• PROVIDED DATA
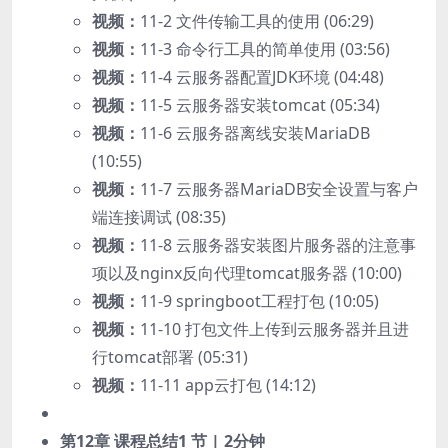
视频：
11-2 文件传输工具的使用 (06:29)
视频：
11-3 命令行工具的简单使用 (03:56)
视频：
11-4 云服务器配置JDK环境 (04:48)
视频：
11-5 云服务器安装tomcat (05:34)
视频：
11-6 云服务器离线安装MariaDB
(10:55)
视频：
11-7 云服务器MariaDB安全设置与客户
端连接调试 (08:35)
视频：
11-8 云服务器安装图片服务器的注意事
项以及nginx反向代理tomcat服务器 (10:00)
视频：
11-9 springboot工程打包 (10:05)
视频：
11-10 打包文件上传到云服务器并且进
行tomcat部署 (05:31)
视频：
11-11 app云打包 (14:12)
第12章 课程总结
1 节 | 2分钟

• INSTRUCTION
With the images omitted, output all entries exactly as given.

• ANSWER TO THIS PROBLEM
视频：
11-2 文件传输工具的使用 (06:29)
视频：
11-3 命令行工具的简单使用 (03:56)
视频：
11-4 云服务器配置JDK环境 (04:48)
视频：
11-5 云服务器安装tomcat (05:34)
视频：
11-6 云服务器离线安装MariaDB
(10:55)
视频：
11-7 云服务器MariaDB安全设置与客户
端连接调试 (08:35)
视频：
11-8 云服务器安装图片服务器的注意事
项以及nginx反向代理tomcat服务器 (10:00)
视频：
11-9 springboot工程打包 (10:05)
视频：
11-10 打包文件上传到云服务器并且进
行tomcat部署 (05:31)
视频：
11-11 app云打包 (14:12)
第12章 课程总结
1 节 | 2分钟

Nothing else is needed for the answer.